- Task brief
Search the data for the string "white" and gather each line it is in.

◆ ◆ ◆ ◆

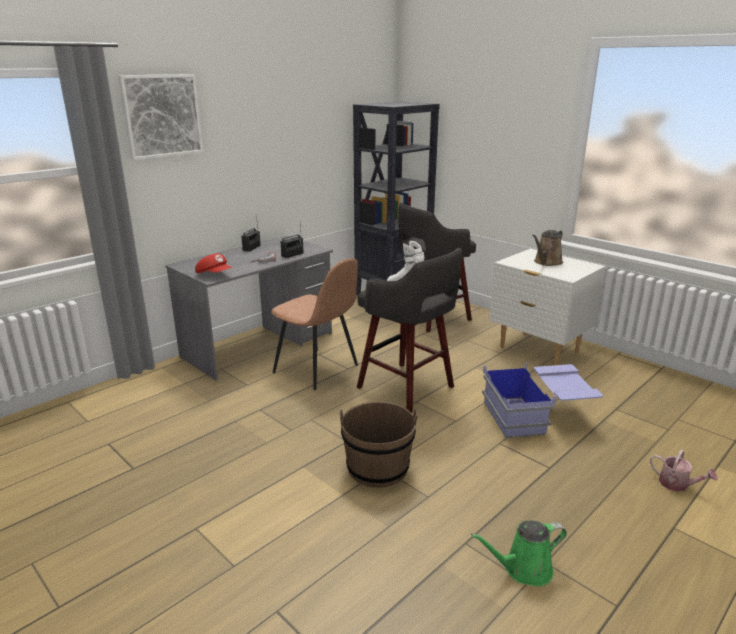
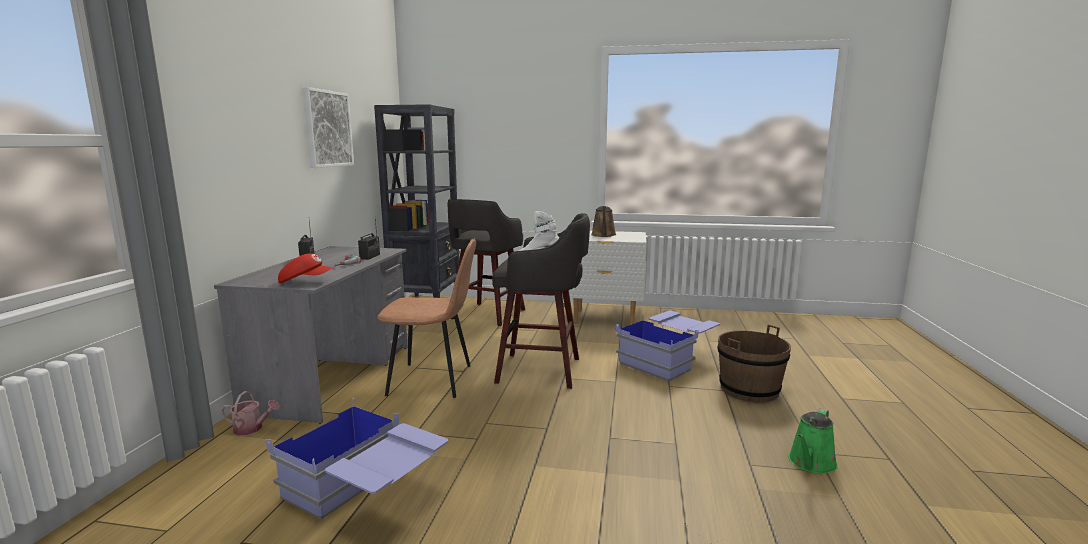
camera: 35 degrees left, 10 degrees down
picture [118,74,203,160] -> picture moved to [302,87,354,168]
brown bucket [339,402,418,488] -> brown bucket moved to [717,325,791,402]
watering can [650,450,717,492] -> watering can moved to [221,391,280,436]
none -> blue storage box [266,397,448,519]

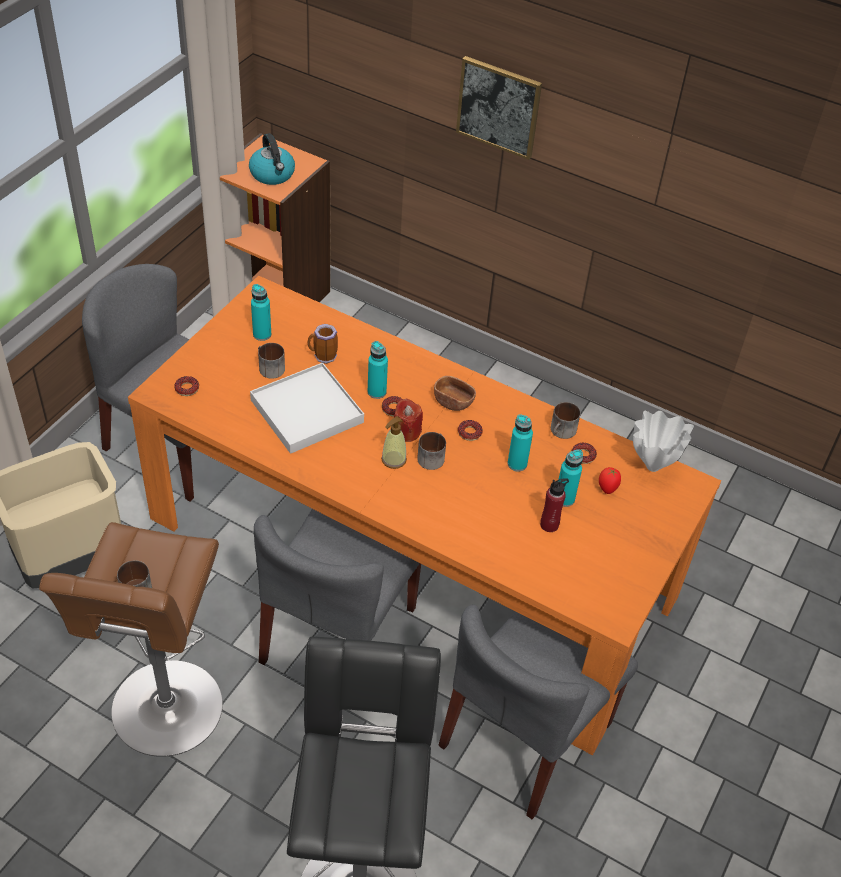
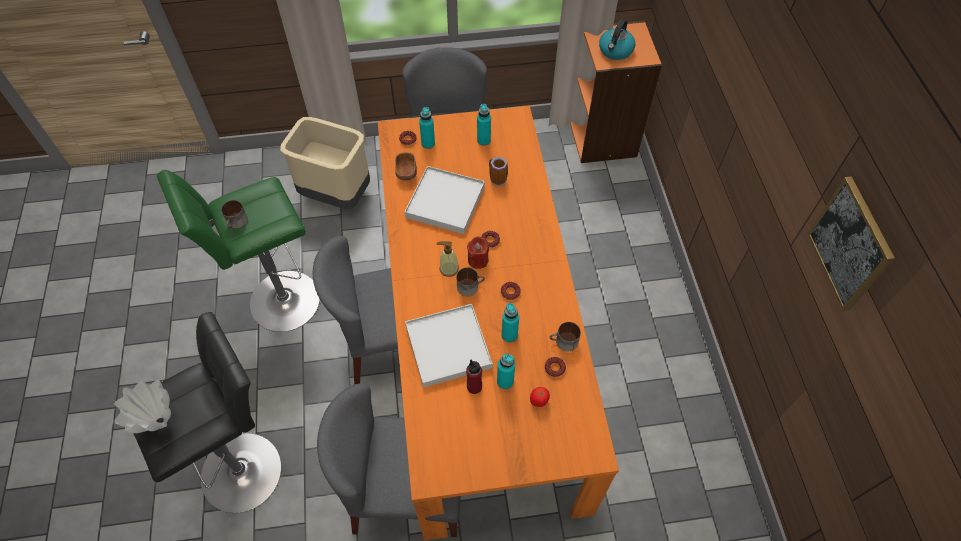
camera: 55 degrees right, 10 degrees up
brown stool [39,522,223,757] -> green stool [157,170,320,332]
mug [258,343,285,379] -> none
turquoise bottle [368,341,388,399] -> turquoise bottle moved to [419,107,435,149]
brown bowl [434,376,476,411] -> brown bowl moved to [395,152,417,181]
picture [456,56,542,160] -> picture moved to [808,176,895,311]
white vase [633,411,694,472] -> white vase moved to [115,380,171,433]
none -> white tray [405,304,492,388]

◆ ◆ ◆ ◆

- Expected answer
white vase [633,411,694,472] -> white vase moved to [115,380,171,433]
none -> white tray [405,304,492,388]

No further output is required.